Au début de cette année, France Universités (ex-CPU) a mis en place une commission présidée par le directeur de Sciences Po Paris et chargée « de réfléchir aux moyens de renforcer et de défendre la liberté académique en France et au sein d’un réseau international d’universités ». On attend avec intérêt les conclusions de cette commission, d’autant que deux épisodes récents, qui ont eu pour cadre la Sorbonne, illustrent les menaces exercées sur la liberté académique et méritent qu’on en tire les leçons.
Le 11 février dernier, à l’université Paris 1, une séance du séminaire « Rencontres phénoménologiques » consacrée à « l’énigme du transsexualisme » a été annulée, après qu’une étudiante eut jugé inacceptables à la fois le mot d’« énigme » et celui de « transsexualisme », auquel il faudrait préférer « transidentité ». Une des responsables de l’équipe de recherche concernée ayant indiqué aux organisateurs de ce séminaire qu’il convenait de s’abstenir de toute publicité pour cette séance, ceux-ci ont préféré y renoncer, en présentant « toutes [leurs] excuses aux personnes qui ont pu se sentir offensées par l’intitulé de la communication ». Dans ce cas précis, la présidence de l’université ne semble pas avoir été consultée ni avertie.
Le 12 mai dernier, à Sorbonne Université, dans le cadre du diplôme universitaire « Référent laïcité », qui propose une fois par mois un débat ouvert au public, Mme Florence Bergeaud-Blackler, anthropologue du CNRS, devait présenter son dernier ouvrage – très discuté – sur les Frères musulmans (Le frérisme et ses réseaux, Odile Jacob). La Doyenne de la Faculté des Lettres a préféré reporter cet événement, en invoquant un motif de sécurité. Dans ce dernier cas, l’annulation de la conférence a été très médiatisée, en relation avec la polémique sur l’islamo-gauchisme à l’Université et avec le colloque de janvier 2022, Après la déconstruction, Reconstruire les sciences et la culture, au cours duquel la conférencière avait déjà eu l’occasion de présenter ses thèses.
Dans les deux cas et quoi qu’on puisse penser du fond, l’atteinte à la liberté académique est manifeste, avec des intimidations exercées par des groupes largement extérieurs aux structures concernées.

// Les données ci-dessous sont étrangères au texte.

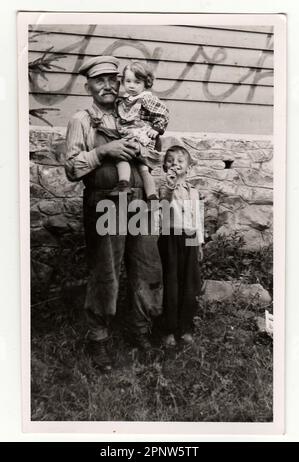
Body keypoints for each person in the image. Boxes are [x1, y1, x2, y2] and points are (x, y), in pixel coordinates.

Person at [64, 56, 163, 371]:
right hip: (107, 201)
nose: (107, 85)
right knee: (106, 271)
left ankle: (140, 329)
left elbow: (156, 158)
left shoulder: (134, 110)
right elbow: (71, 168)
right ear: (88, 86)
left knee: (146, 266)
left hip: (139, 202)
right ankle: (99, 338)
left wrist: (149, 140)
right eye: (99, 80)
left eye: (112, 79)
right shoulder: (82, 119)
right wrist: (103, 151)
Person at [158, 145, 204, 347]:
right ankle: (167, 329)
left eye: (180, 161)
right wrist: (169, 187)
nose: (175, 164)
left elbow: (197, 219)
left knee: (189, 284)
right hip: (170, 238)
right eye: (170, 161)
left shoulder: (193, 192)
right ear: (163, 166)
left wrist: (199, 243)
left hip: (190, 238)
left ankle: (185, 328)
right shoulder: (164, 189)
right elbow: (163, 206)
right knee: (171, 283)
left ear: (189, 168)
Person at [109, 61, 169, 201]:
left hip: (140, 138)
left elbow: (163, 112)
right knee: (143, 168)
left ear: (145, 83)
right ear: (123, 82)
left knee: (121, 156)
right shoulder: (123, 100)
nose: (131, 85)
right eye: (128, 81)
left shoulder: (146, 99)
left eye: (137, 82)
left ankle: (124, 184)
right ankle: (151, 196)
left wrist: (157, 129)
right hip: (131, 137)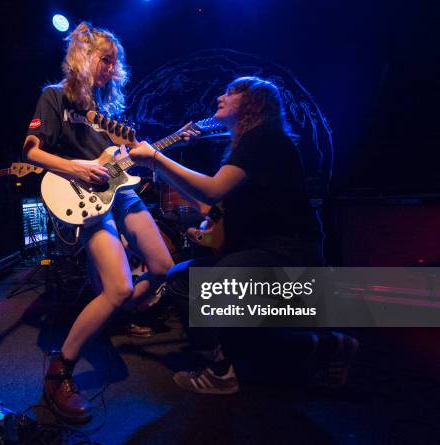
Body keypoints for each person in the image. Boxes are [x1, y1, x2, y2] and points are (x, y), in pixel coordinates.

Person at [129, 76, 359, 394]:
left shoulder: (261, 138)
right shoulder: (258, 142)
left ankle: (218, 374)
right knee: (243, 333)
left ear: (253, 103)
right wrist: (161, 168)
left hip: (282, 255)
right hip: (283, 252)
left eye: (231, 92)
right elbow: (211, 204)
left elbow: (211, 191)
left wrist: (155, 157)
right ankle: (332, 345)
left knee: (184, 282)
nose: (221, 96)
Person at [23, 22, 175, 424]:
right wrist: (76, 168)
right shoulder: (54, 97)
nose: (112, 68)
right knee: (121, 286)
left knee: (162, 266)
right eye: (105, 60)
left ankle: (109, 305)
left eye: (115, 62)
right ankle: (61, 369)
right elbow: (32, 152)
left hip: (120, 191)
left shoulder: (107, 110)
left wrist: (139, 154)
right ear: (83, 58)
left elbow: (120, 158)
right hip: (87, 199)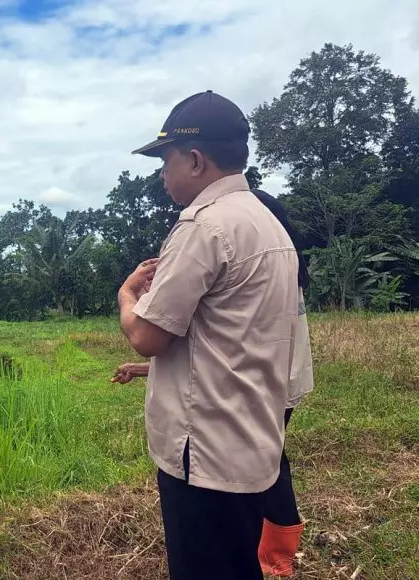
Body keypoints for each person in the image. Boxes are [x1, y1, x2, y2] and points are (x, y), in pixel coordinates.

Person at [116, 90, 300, 580]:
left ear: (195, 160)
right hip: (251, 443)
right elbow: (231, 338)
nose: (161, 173)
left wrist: (126, 296)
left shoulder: (203, 226)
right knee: (238, 564)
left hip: (206, 458)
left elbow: (149, 336)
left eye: (166, 159)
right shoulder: (266, 222)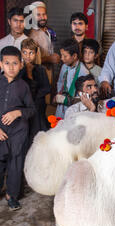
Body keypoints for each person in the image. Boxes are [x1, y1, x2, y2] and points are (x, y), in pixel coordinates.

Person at [0, 46, 36, 211]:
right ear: (1, 64)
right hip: (1, 130)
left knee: (16, 162)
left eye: (15, 63)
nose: (11, 67)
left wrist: (17, 112)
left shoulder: (23, 86)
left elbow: (31, 110)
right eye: (7, 63)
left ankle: (12, 195)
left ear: (21, 65)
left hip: (18, 131)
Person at [20, 38, 51, 142]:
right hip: (23, 108)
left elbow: (47, 88)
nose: (27, 56)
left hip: (38, 107)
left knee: (38, 136)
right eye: (25, 52)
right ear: (21, 52)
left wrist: (35, 96)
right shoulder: (18, 70)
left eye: (31, 53)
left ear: (36, 53)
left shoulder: (40, 69)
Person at [28, 1, 60, 102]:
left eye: (44, 14)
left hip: (50, 74)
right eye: (38, 15)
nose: (42, 17)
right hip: (39, 77)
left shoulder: (48, 31)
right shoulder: (32, 35)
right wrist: (49, 59)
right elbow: (29, 61)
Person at [55, 38, 89, 118]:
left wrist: (69, 100)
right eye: (61, 55)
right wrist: (60, 95)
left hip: (74, 109)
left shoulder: (84, 72)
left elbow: (86, 96)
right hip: (61, 107)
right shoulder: (64, 66)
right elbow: (60, 82)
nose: (62, 58)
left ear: (74, 56)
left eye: (65, 56)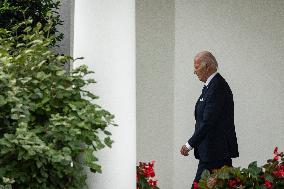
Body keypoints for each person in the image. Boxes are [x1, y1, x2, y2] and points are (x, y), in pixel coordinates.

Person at [180, 51, 239, 187]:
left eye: (196, 67)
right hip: (211, 152)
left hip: (215, 153)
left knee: (198, 186)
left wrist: (189, 144)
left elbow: (208, 122)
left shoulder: (217, 87)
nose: (194, 72)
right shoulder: (210, 86)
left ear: (207, 66)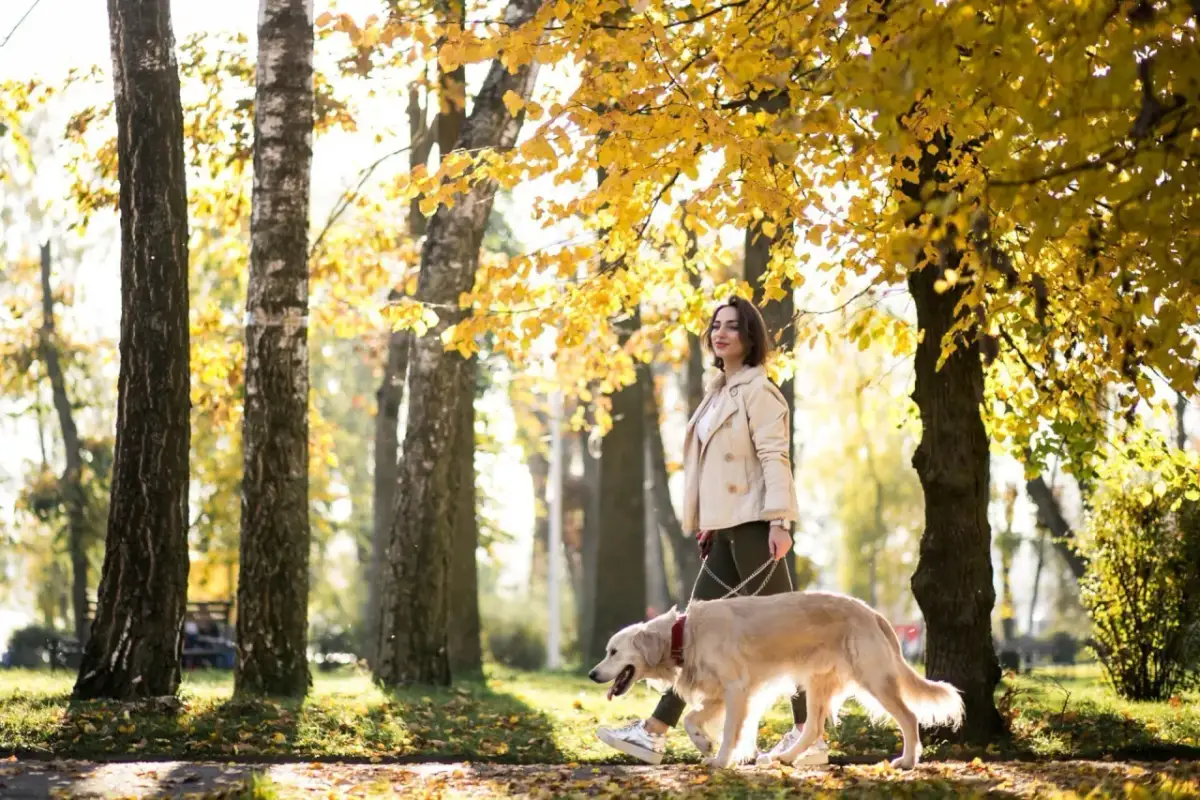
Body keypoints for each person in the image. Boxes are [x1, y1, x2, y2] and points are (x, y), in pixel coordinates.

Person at [594, 296, 829, 767]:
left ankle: (811, 736)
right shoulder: (717, 391)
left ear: (750, 337)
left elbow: (773, 459)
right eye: (716, 326)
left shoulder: (760, 391)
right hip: (724, 530)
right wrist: (707, 522)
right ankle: (652, 733)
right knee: (688, 636)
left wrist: (781, 522)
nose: (721, 334)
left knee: (790, 635)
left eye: (733, 327)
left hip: (756, 528)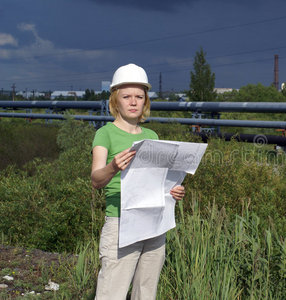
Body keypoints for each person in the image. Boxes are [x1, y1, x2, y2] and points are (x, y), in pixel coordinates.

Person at [91, 63, 185, 300]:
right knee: (111, 293)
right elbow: (95, 179)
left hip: (154, 223)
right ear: (115, 101)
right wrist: (113, 167)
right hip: (121, 224)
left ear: (145, 101)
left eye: (139, 97)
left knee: (146, 293)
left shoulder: (151, 136)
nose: (133, 102)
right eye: (126, 96)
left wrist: (173, 190)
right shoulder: (105, 133)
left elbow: (157, 180)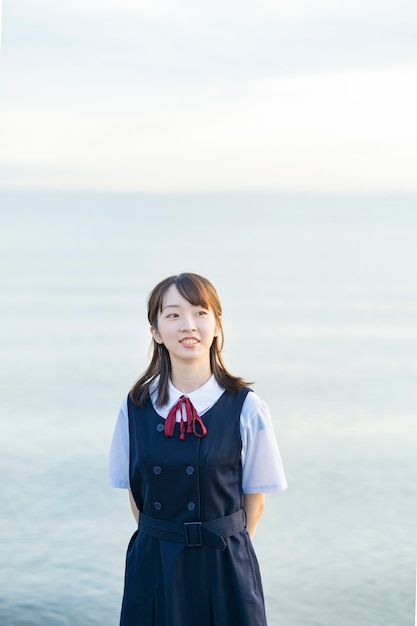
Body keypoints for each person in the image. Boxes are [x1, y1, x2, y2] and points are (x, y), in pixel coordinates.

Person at [109, 272, 287, 626]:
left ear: (218, 326)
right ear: (156, 332)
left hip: (226, 565)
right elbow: (135, 489)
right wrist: (164, 541)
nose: (188, 325)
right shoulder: (135, 407)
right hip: (155, 563)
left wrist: (224, 548)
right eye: (173, 315)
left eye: (200, 313)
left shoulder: (247, 407)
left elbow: (256, 499)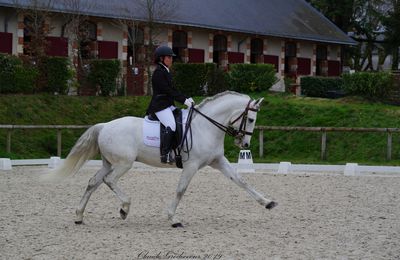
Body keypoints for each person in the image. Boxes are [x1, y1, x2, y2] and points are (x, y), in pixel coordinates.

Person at [146, 45, 195, 164]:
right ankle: (165, 154)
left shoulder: (165, 71)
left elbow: (173, 89)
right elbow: (168, 91)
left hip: (168, 104)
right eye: (169, 57)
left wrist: (187, 97)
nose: (171, 59)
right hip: (160, 106)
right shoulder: (158, 73)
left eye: (171, 57)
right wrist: (184, 102)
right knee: (171, 125)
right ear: (161, 58)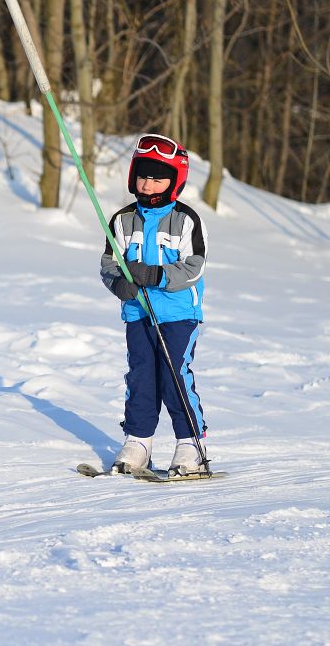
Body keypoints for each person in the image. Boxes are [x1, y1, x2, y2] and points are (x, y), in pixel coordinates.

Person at [99, 134, 209, 476]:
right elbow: (109, 263)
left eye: (158, 178)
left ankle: (190, 444)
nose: (148, 185)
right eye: (142, 176)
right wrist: (119, 285)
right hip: (138, 313)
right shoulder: (122, 220)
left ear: (175, 181)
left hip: (177, 312)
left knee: (174, 374)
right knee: (141, 375)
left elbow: (194, 267)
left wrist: (155, 275)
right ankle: (139, 441)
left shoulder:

Il est capital que la communauté universitaire s’attache à réfléchir à ce qu’impliquent la défense et l’exercice de cette liberté. À cette fin, QSF estime utile le rappel de trois principes :
- Tout chercheur ou universitaire qui publie un ouvrage relevant de sa discipline a le droit, lorsqu’il y est invité par ses collègues, de présenter cet ouvrage dans le cadre d’un établissement universitaire. Ceci vaut jusque dans le cas où cet ouvrage apparaîtrait critiquable dans ses thèses ou dans sa méthodologie, l’université devant précisément constituer le lieu par excellence où cette libre critique peut s’exercer, sous une forme dûment argumentée et non purement dénonciatrice.
- Le bon exercice de la liberté académique implique la possibilité du débat contradictoire. Aussi convient-il que les organisateurs d’événements – colloques et conférences, à distinguer des cours dispensés de manière régulière – leur assurent une publicité suffisante et veillent à ce que les conditions de ce débat soient en effet réunies.
- S’agissant des sujets culturellement, socialement ou politiquement sensibles, la vocation de l’université n’est pas de favoriser les polémiques et d’alimenter un tapage médiatique, mais d’accueillir des réflexions exigeantes et des manifestations dont la dimension scientifique apparaît indiscutable. Les universitaires et chercheurs eux-mêmes sont les premiers et, en dernière instance, les seuls vrais juges de cette qualité. Pour autant que cette qualité est assurée, la mission des directeurs de laboratoire et d’UFR et des présidents d’université est de prendre les mesures nécessaires pour que ces manifestations se tiennent comme prévu, à l’abri des intrusions et des obstructions, comme il se doit au sein d’une université ouverte et pluraliste.